Confessions To My Therapist
(…that’s my beauty therapist *Grin*)
Lashes, lashes… lovely lashes!
This seriously can’t be happening again.
For A Third Time!
Black burnt bits.
Thick grey smoke…
In The Air!
In My mouth.
In My lungs.
And of course my EYES…
They are full of awful thick grey smoke.
What did I do to deserve an obsessive compulsive pyro manic for a neighbour?
Do I have to take out a double page advert in the local newspaper…
Or erect a banner on my front wall?
Hey Dude… I got lovely luscious lashes, that took 90 minutes to put on, cost their weight in gold… and that make me look fabulous, (well, they did the week before)… So could you please refrain from burning your garden refuse and filling my air with thick grey smoke… because it’s mucking up my frigging eyes… not to mention stressing out my lashes so they fall to their doom, amidst the carpet tread… not a very dignified end!

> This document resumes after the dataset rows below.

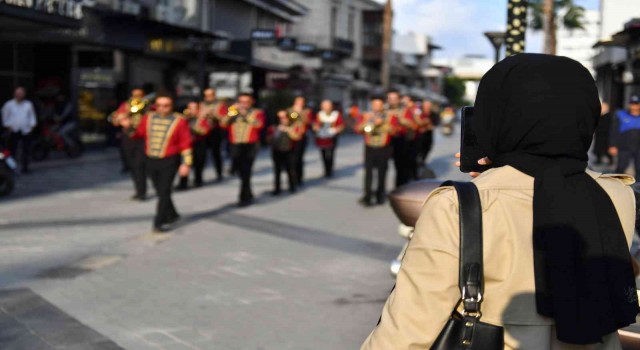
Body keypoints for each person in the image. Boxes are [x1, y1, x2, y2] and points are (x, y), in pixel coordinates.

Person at [362, 54, 638, 349]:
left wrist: (489, 182)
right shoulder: (617, 195)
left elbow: (406, 331)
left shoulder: (459, 206)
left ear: (495, 116)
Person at [124, 95, 192, 233]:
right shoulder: (148, 117)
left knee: (164, 191)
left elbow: (185, 143)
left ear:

You know… if I thought it would actually work, I would probably do it.
I’m standing before the mirror… with enough single lashes on my left eye lid, that I can actually count them individually.
There aren’t enough for me to count on both hands. *Sigh*
Jess is laughing so hard she can’t stand up straight, and is rolling on my bed with mirth, as the tears roll down her cheeks.
Now my right eye lid, looks relatively well adorned.
I can understand why Jess thinks this is so funny… I don’t think I’ve ever seen eyes, lashes and lids look so obviously unmatched… a word that’s just too bland to express such incongruence.
Not only have I lost my luscious lashes, but my own eyelashes have joined their fate, in obvious demise.